In 2008, Maple Leaf Foods of Toronto had a disaster on its hands after an outbreak of the listeria bacteria in some of its packaged meat products.
Lunchmeat manufactured and packaged in Toronto under the Burns and Maple Leaf brands was infected, and there were nine confirmed and 11 suspected deaths attributed to eating the tainted meat. Others who ate the meat but recovered are still putting their lives back together, as are friends and families of all those affected.
But what is a company to do if illness or death is clearly caused by consumers eating or using your products? Do you deny everything and let the lawyers fight it out in court for a decade, hoping that the survivors will run out of gas and money? Do you spin, weave, dodge or bob around the issue and use every procedural roadblock under the sun to avoid legal liability in hopes of saving the brand’s reputation?
Do you blame the victims, the doctors, or the inspection agency charged with ensuring the safety of your product?
Maple Leaf Foods chose not to listen to its lawyers. It may have saved the company.
Here’s what it did:
First, it admitted it was the company’s fault. It admitted it was responsible. It said, in essence, “it’s our fault and we’re going to fix it.”
Second, Maple Leaf apologized. It wasn’t “wordsmithed” or spin-doctored to deny culpability. The company didn’t dodge the issue. It apologized up front in every possible media.
Third, it didn’t hire a celebrity to deliver the apology, or a blonde actress with very white teeth wearing a lab coat. CEO Michael McCain was the voice and the face of the crisis, and of the apology.
Fourth, once Maple Leaf realized the problem was the company’s fault, it acted decisively, and transparently. It recalled more than 200 packaged meat brands (amounting to tens of thousands of individual packages) that were manufactured or packaged at the affected plant.

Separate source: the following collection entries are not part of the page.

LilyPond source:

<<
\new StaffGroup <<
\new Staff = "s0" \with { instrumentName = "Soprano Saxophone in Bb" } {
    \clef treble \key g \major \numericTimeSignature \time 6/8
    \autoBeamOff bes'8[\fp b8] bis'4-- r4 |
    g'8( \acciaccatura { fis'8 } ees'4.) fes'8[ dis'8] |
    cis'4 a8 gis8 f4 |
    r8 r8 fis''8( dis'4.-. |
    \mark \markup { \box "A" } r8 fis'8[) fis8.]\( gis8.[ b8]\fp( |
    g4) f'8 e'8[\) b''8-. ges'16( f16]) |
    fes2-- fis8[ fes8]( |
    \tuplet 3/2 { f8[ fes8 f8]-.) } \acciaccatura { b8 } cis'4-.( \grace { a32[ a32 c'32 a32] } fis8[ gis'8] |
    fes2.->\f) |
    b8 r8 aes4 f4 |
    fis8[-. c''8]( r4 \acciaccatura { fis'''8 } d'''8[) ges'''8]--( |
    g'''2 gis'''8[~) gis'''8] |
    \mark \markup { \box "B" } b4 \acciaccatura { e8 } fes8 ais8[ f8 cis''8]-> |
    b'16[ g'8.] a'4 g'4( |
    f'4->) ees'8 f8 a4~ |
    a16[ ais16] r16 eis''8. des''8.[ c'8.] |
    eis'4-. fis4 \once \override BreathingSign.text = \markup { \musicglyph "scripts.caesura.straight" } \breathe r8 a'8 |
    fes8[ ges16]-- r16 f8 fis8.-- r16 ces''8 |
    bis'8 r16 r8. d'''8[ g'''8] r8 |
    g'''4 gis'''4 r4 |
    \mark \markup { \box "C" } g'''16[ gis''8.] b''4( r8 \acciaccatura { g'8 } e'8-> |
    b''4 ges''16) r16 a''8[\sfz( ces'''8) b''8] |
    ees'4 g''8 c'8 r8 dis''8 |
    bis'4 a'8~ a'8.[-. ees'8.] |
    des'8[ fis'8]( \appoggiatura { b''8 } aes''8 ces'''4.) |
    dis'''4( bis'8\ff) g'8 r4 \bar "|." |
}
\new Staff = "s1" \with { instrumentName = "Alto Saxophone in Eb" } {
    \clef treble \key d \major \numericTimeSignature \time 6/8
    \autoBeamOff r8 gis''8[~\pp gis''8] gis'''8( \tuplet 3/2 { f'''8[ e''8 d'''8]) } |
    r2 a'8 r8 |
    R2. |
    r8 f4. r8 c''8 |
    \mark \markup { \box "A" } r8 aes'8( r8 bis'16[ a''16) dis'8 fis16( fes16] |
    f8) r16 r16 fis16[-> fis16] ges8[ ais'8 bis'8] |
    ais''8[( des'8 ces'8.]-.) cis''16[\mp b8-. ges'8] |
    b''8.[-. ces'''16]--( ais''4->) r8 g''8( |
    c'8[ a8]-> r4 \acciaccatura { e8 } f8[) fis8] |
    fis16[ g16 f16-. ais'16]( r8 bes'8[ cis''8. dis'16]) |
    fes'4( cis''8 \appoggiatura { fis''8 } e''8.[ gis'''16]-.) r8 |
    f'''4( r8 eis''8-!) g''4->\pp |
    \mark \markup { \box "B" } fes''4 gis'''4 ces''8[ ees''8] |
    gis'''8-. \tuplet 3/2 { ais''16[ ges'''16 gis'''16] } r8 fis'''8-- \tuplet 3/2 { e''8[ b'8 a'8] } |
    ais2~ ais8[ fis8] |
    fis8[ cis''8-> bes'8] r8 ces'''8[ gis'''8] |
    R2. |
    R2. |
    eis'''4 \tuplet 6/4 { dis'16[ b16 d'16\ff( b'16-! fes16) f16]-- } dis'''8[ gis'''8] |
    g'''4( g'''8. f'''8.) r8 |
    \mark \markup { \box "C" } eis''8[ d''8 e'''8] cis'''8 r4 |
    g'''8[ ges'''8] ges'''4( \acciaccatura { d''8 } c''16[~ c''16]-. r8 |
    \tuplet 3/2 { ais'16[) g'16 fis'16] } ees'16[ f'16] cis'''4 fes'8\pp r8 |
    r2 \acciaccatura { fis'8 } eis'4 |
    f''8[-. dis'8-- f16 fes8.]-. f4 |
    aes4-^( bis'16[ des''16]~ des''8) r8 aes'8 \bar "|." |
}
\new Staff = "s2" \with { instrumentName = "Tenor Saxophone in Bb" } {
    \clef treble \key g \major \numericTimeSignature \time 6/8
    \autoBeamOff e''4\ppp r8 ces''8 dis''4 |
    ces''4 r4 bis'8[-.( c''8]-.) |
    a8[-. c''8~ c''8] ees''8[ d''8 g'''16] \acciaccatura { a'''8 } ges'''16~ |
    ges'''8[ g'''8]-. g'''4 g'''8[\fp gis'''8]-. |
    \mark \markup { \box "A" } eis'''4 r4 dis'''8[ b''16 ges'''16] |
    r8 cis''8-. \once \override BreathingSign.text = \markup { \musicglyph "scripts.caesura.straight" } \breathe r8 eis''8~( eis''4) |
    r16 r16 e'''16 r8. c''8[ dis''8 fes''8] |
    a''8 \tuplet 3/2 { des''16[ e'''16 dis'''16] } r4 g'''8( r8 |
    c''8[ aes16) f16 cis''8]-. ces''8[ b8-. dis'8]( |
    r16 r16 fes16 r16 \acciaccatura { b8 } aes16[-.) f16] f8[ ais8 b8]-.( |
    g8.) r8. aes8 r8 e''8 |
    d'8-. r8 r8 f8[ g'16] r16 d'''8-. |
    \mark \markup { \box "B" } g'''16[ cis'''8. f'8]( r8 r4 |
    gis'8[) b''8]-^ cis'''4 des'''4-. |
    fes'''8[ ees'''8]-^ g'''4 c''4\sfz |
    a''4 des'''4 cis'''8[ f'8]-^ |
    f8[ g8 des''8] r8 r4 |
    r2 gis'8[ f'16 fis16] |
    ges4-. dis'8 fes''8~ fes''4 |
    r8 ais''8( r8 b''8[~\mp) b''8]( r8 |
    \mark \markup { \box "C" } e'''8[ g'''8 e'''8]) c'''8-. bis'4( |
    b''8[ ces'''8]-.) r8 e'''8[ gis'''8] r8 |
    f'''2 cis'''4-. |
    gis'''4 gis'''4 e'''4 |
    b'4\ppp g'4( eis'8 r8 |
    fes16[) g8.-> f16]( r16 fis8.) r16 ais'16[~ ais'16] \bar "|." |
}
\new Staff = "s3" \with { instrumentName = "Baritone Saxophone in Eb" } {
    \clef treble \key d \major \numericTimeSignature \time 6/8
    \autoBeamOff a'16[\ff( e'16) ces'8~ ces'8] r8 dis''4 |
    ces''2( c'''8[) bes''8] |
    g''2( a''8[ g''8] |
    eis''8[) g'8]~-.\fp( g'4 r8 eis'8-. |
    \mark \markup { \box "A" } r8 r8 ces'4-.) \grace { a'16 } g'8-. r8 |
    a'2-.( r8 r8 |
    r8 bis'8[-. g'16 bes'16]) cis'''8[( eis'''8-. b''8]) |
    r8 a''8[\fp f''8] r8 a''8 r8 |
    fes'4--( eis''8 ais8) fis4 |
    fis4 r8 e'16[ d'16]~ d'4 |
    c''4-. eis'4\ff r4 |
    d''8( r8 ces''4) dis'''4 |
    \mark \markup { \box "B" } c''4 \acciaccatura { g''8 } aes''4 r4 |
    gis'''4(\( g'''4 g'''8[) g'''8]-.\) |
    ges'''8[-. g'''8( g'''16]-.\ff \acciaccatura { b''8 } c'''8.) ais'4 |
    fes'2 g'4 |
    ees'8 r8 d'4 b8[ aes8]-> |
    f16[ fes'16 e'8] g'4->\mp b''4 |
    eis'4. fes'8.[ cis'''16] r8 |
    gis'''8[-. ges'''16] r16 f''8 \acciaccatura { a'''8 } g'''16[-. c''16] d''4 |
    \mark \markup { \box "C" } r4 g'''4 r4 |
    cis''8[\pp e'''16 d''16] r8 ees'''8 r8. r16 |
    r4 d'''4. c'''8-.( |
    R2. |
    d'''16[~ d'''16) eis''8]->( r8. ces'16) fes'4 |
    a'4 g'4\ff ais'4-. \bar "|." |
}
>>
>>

Which brings me to one of the best quotes about using (or not using) lawyers. CEO Michael McCain said in his apology on TV and on YouTube: “Going through the crisis there are two advisers I’ve paid no attention to. The first are the lawyers, and the second are the accountants. It’s not about money or legal liability; this is about our being accountable for providing consumers with safe food. This is a terrible tragedy. To those people who have become ill, and to the families who have lost loved ones, I want to express my deepest and most sincere sympathies. Words cannot begin to express our sadness for your pain.”
One year after the tragedy, Maple Leaf Foods Inc. took out full-page ads in The Globe and Mail, the Edmonton Journal, the Vancouver Sun and other Canadian newspapers to mark the one-year anniversary of the listeria outbreak. It was framed as a letter to consumers from Mr. McCain. The ads said Maple Leaf was committed to “becoming a global leader in food safety to prevent this kind of a tragedy from ever happening again. ... On behalf of our 24,000 employees, we promise to never forget.”
In dealing with a crisis by taking responsibility for it, Maple Leaf Foods may well have saved its brands and saved the company's reputation. By telling consumers, “sorry, it’s totally our fault and we'll fix it,” despite what lawyers might have advised, there was an appreciation that someone was prepared to take responsibility for the disaster rather than weaving, dodging and bobbing to avoid legal liability.
At the end of 2008, Mr. McCain was named business newsmaker of 2008 – conducted yearly by Canadian Press – based on his handling of the crisis.